Garfield County supports rural natural gas initiative
Gas-fired electric generation facility proposed on Western Slope
February 22, 2018
GARFIELD COUNTY, Colo. – Garfield County has urged the Colorado Public Utilities Commission (PUC) to support the use of natural gas to generate electricity in northwest Colorado, thereby strengthening the regional economy.
The Garfield County Board of County Commissioners is backing the Western States Rural Gas Initiative, which aims to facilitate the delivery of natural gas to new markets.
As part of the initiative, Xcel Energy has proposed the creation of an electricity generation facility that operates on natural gas on the Western Slope. If approved, the facility would generate 700 megawatts of electricity.
In a letter to Jeffery Ackerman, chair of the Colorado Public Utilities Commission, the commissioners noted that a new, state-of-the-art natural gas facility would support Gov. John Hickenlooper’s efforts to bolster Colorado’s rural economy.
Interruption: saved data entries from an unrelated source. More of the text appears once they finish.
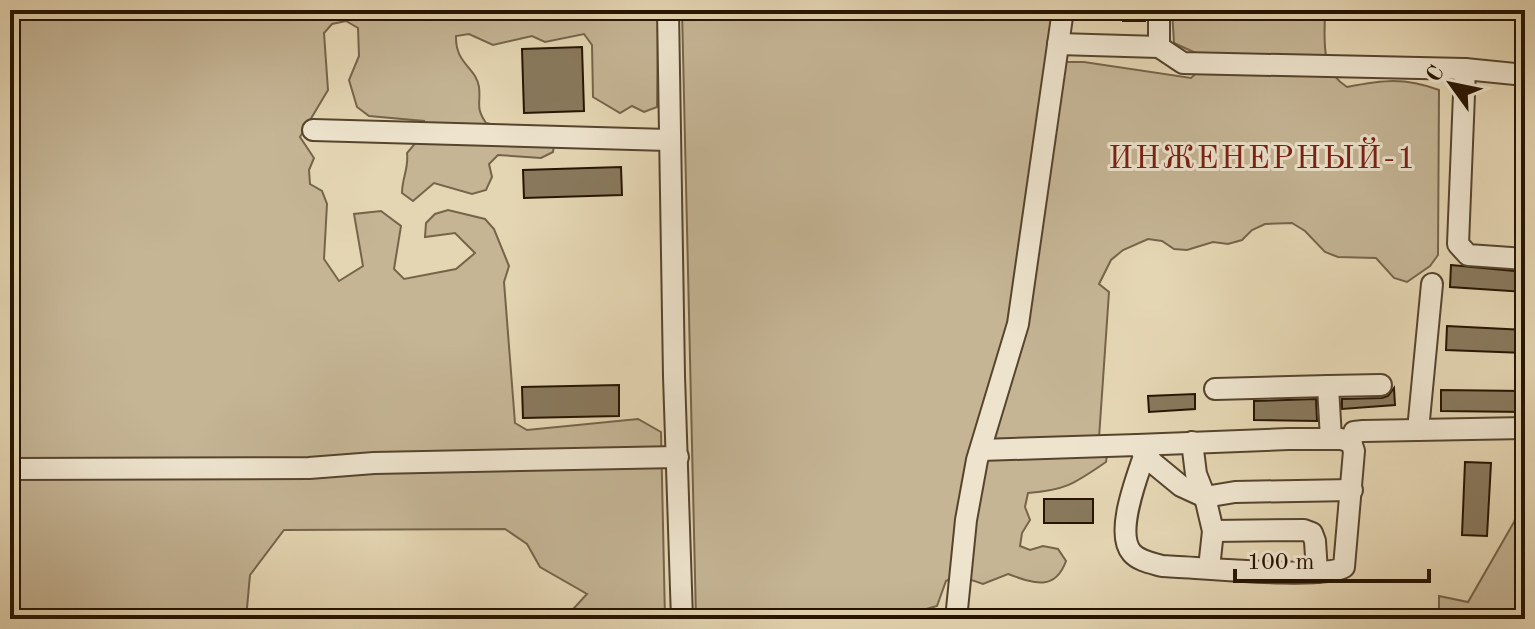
<svg xmlns="http://www.w3.org/2000/svg" width="1535" height="629" font-family="'Old Standard TT',serif">
<style>
.green{fill:#c5b595;stroke:#76644a;stroke-width:2}
.building{fill:#89795d;stroke:#261400;stroke-width:2}
.lines{fill:none;stroke-linecap:round;stroke-linejoin:round}
.minor-casing{stroke:#56442d;stroke-width:24}
.minor{stroke:#eee4ce;stroke-width:20}
.labels{text-anchor:middle;stroke-width:6;stroke-linejoin:round;paint-order:stroke}
.quarter-label{font-size:32px;letter-spacing:2px;fill:#7a1f14;stroke:#eee4ce}
</style>
<rect width="100%" height="100%" fill="#e5d6b3"/>
<filter id="stains"><feTurbulence type="fractalNoise" baseFrequency=".0025" numOctaves="4"/><feColorMatrix values="0 0 0 0 .2 0 0 0 0 .09 0 0 0 0 .02 0 0 0 .5 -.17"/></filter>
<radialGradient id="worn" r=".72"><stop offset=".6" stop-color="#630" stop-opacity="0"/><stop offset="1" stop-color="#630" stop-opacity=".3"/></radialGradient>
<g class="green">
<path d="M10,10H658L657,107L644,112L632,106L620,113L593,97L592,45L584,34L545,42L532,36L493,45L469,34L456,36C455,64 476,67 479,87C481,104 475,107 486,123L555,138L553,152L541,158L498,155L489,164L492,177L486,190L472,194L434,183L413,201L402,193C402,178 409,168 407,153L423,134L424,121L369,116L357,107L349,80L359,56L358,28L346,21L332,24L324,33L328,90L300,137L314,158L309,170L310,184L322,191L327,204L324,259L339,281L363,266L354,214L381,211L401,226L394,269L404,279L456,269L475,253L455,233L425,237L426,223L435,214L448,210L485,219L494,229L509,266L504,282L515,423L527,430L638,419L661,432L665,619H564L587,594L540,567L527,544L505,529L284,530L250,575L246,619H10Z"/>
<path d="M682,10H1054L1046,55L1056,62H1084L1191,78L1202,68L1198,54L1174,43L1172,10H1325C1325,40 1319,69 1347,87C1383,80 1404,77 1439,90L1438,255L1430,266L1407,282L1394,278L1376,258L1338,257L1325,252L1305,231L1292,223L1265,224L1252,230L1242,240L1228,244L1213,242L1187,250L1174,249L1162,241L1148,239L1123,250L1111,260L1099,284L1109,292L1099,438L1108,449L1106,462C1075,483 1067,490 1028,493L1025,507L1030,520L1022,533L1020,546L1030,550L1043,546L1058,549L1066,561C1055,592 1033,583 1008,574L983,584L957,575L946,581L937,606L923,610L913,619H696Z"/>
<path d="M1525,495V619H1439V596L1468,602L1514,522Z"/>
</g>
<g class="building">
<rect x="1123" y="10" width="22" height="11"/>
<path d="M582,47L584,111L524,113L522,49Z"/>
<path d="M621,167L622,195L524,198L523,170Z"/>
<path d="M1451,265L1525,272V292L1450,287Z"/>
<path d="M1447,326L1525,330V353L1446,350Z"/>
<path d="M619,385V416L523,418L522,387Z"/>
<path d="M1394,388L1395,405L1342,409V399L1382,398L1388,396Z"/>
<path d="M1441,390L1524,391V412L1441,411Z"/>
<path d="M1195,394V409L1149,412L1148,396Z"/>
<path d="M1316,399L1317,421L1254,420V401Z"/>
<path d="M1465,462L1491,463L1487,536L1462,535Z"/>
<rect x="1044" y="499" width="49" height="24"/>
</g>
<g class="lines">
<g class="minor-casing">
<g id="minor">
<path d="M668,10L674,376L682,619"/>
<path d="M1159,10V47"/>
<path d="M1058,44L1159,47L1183,63L1465,69L1525,75"/>
<path d="M1465,69L1458,244L1468,255L1525,259"/>
<path d="M313,130L668,140"/>
<path d="M1328,386L1381,385"/>
<path d="M1215,389L1328,386L1331,439"/>
<path d="M1418,430L1432,284"/>
<path d="M1192,442L1196,474L1205,497L1213,531L1209,568"/>
<path d="M1351,442L1354,432L1363,431L1525,428"/>
<path d="M1137,445L1288,439H1341L1351,442L1354,451L1344,567C1324,580 1194,567 1162,566C1152,563 1139,561 1132,553C1114,533 1138,475 1145,453"/>
<path d="M981,450L1137,445L1153,463L1181,486L1205,497L1235,492L1352,490"/>
<path d="M10,469L309,468L374,463L678,457"/>
<path d="M1213,531L1304,530L1312,533L1315,541L1317,572"/>
<path d="M956,619L966,520L977,460L1018,324L1063,10"/>
</g>
</g>
<use href="#minor" class="minor"/>
</g>
<g class="labels">
<g class="quarter-label">
<text x="1263" y="168">ИНЖЕНЕРНЫЙ-1</text>
</g>
</g>
<rect width="1535" height="629" fill="none" stroke="#e5d6b3" stroke-width="40"/>
<rect x="12" y="12" width="1511" height="605" fill="none" stroke="#261400" stroke-width="4"/>
<rect x="20" y="20" width="1495" height="589" fill="none" stroke="#261400" stroke-width="2"/>
<g transform="translate(1451 84) rotate(303)" stroke="#eee4ce" stroke-width="6" paint-order="stroke">
<path d="M0-6L14 30L0 20L-14 30Z" fill="#261400"/>
<text y="-12" font-size="22" font-weight="bold" text-anchor="middle" fill="#261400">С</text>
</g>
<path d="M1235 569v12h194v-12" fill="none" stroke="#261400" stroke-width="4"/>
<text x="1247" y="569" font-size="24" fill="#261400" stroke="#eee4ce" stroke-width="6" paint-order="stroke">100 m</text>
<rect width="100%" height="100%" filter="url(#stains)"/>
<rect width="100%" height="100%" fill="url(#worn)"/>
</svg>
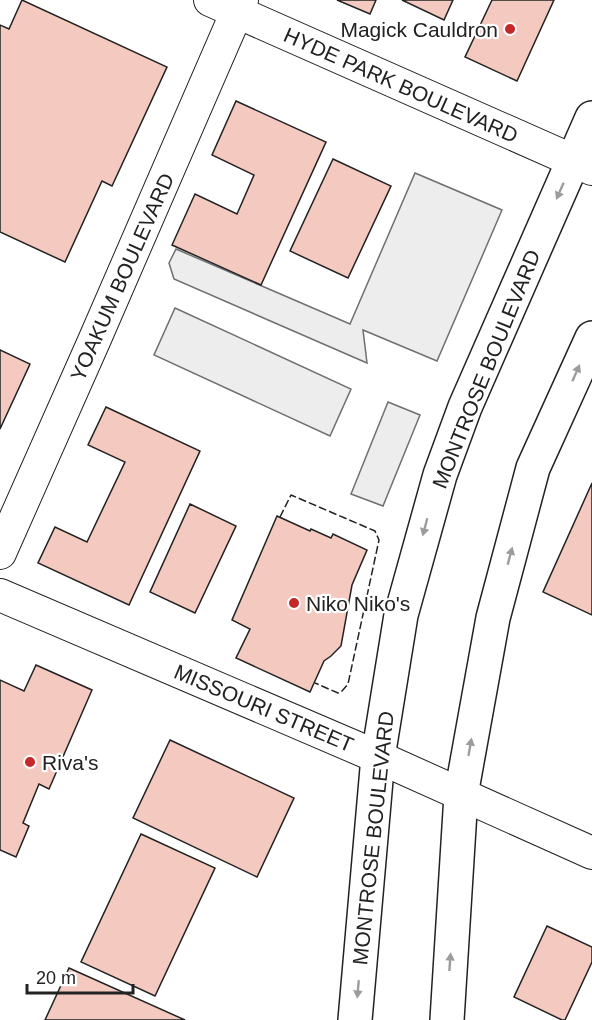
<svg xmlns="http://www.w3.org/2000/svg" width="592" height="1020" viewBox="0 0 592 1020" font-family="Arial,sans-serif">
<rect width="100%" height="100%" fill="#fff"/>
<g fill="#ededed" stroke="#6f6f6f" stroke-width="1.5">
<polygon points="415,173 502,210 437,361 363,330 367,363 174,279 169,263 176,249 350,324"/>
<polygon points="175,308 351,389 330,436 154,355"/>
<polygon points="388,402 420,415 383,506 351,494"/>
</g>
<g fill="#f3c9c0" stroke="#222" stroke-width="1.5">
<polygon points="22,0 167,67 112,186 102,181 65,262 0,232 0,25 9,29"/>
<polygon points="337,0 376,0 370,14"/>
<polygon points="402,0 453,0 444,20"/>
<polygon points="492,0 554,0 517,81 465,57"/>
<polygon points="236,101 326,142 261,285 172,245 195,194 237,214 254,175 212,155"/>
<polygon points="333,159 391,186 348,278 290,251"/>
<polygon points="0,350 30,364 0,429"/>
<polygon points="106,407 200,451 129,605 38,563 55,527 87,542 125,462 88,445"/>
<polygon points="592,483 592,615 543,592"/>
<polygon points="190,504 236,526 195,613 150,592"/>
<polygon points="277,516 310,531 311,529 331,538 333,534 367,550 352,585 341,646 331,656 324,661 310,692 236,658 250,629 232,620"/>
<polygon points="36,665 92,690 49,789 39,784 23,823 29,826 16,857 0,850 0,680 24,691"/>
<polygon points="170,740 294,798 257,877 133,818"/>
<polygon points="141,834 215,868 155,996 81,962"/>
<polygon points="547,926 592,947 592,962 565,1020 562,1020 514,997"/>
<polygon points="69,968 185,1020 45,1020"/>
</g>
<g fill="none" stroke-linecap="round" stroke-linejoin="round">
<defs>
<g id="minor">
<polyline points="210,0 592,169"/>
<polyline points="0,553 94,341 242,0"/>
<polyline points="0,595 378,757 592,853"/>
</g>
<g id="secondary">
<polyline points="355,1020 378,757 401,615 440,475 465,407 592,118"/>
<polyline points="447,1020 461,795 493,618 533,468 592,338"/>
</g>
</defs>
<use href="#minor" stroke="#222" stroke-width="34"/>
<use href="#secondary" stroke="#222" stroke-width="36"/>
<use href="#minor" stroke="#fff" stroke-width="32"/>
<use href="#secondary" stroke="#fff" stroke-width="33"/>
<polyline stroke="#222" stroke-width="1.5" stroke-dasharray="8 3" stroke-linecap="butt" points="280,517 291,495 375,531 379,540 348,684 342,691 338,693 315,683"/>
</g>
<defs><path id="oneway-solid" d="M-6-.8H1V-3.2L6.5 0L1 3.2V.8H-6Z" transform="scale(1.5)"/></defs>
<g fill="#9c9c9c">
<use href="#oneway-solid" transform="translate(560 191) rotate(114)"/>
<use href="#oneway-solid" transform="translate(576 373) rotate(-66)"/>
<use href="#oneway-solid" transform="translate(425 527) rotate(105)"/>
<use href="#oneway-solid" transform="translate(510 556) rotate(-75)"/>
<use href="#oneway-solid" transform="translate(470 747) rotate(-80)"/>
<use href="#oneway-solid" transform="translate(450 962) rotate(-86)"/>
<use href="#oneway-solid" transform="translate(358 989) rotate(95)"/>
</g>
<g fill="#c62828" stroke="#fff" stroke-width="2">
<circle cx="510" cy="29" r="6"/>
<circle cx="294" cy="603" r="6"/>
<circle cx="30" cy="762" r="6"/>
</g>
<g text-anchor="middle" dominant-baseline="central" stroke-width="4.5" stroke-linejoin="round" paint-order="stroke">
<g font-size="21" fill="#222" stroke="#fff" text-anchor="start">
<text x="498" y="29" text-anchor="end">Magick Cauldron</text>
<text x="306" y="603">Niko Niko's</text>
<text x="42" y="762">Riva's</text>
</g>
<g font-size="21" fill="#222" stroke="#fff">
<text transform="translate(401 85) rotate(24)">HYDE PARK BOULEVARD</text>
<text transform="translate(122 277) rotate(-66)">YOAKUM BOULEVARD</text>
<text transform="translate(486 369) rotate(-68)">MONTROSE BOULEVARD</text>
<text transform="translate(264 708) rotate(23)">MISSOURI STREET</text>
<text transform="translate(373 838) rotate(-84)">MONTROSE BOULEVARD</text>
</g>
</g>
<path d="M27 984v9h106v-9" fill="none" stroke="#222222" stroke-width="3"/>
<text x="36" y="984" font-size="18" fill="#222222" stroke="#ffffff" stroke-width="4.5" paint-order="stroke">20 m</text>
</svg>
Garfield County is partnering with Mesa County to form the Piceance Power Collaborative (PPC) in its support of the initiative. The group aims to work with interested stakeholders to promote natural gas-powered electrical generation on the West Slope.
The Mesa County Board of County Commissioners recently sent a letter to Gov. John Hickenlooper thanking him for his support of the initiative. The PPC will invite utilities, natural gas producers, and other collaborations to discuss needed steps to see its regional economic goals to fruition.
Garfield County’s natural gas would provide clean, reliable, and affordable power for all Coloradoans, the letter to the PUC notes.
The Western Slope is home to the Mancos Shale formation, which is one of the largest natural gas reserves in the country. In 2016, the United States Geological Survey (USGS) estimated that there is 66 trillion cubic feet of shale natural gas in the formation.
Garfield County Commissioner Tom Jankovsky said the proposed electricity generation facility would be a boon to western Colorado economies.
“Why not have this on the Western Slope?” he said. “It would increase demand for our natural gas, and promote greater economic stability in the region.”